WHAT NEEDS TO BE DONE> Pull out every line in the data that has the string "camera" in it.

THE DATA>

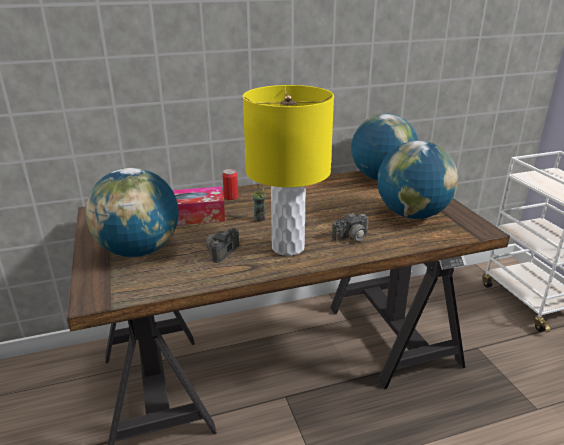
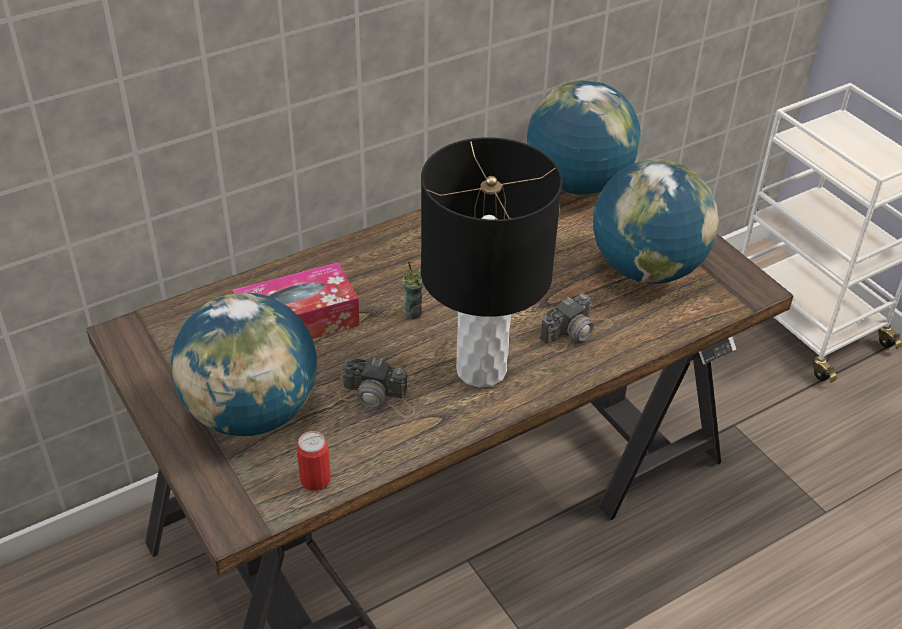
camera: 15 degrees left, 15 degrees up
(217, 252) = (378, 397): camera -> camera turned 90 degrees counterclockwise
(231, 197) = (344, 266): can -> can (315, 479)
(288, 247) = (482, 369): yellow table lamp -> black table lamp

ANSWER FOR THIS EXERCISE>
camera: 15 degrees left, 15 degrees up
(217, 252) = (378, 397): camera -> camera turned 90 degrees counterclockwise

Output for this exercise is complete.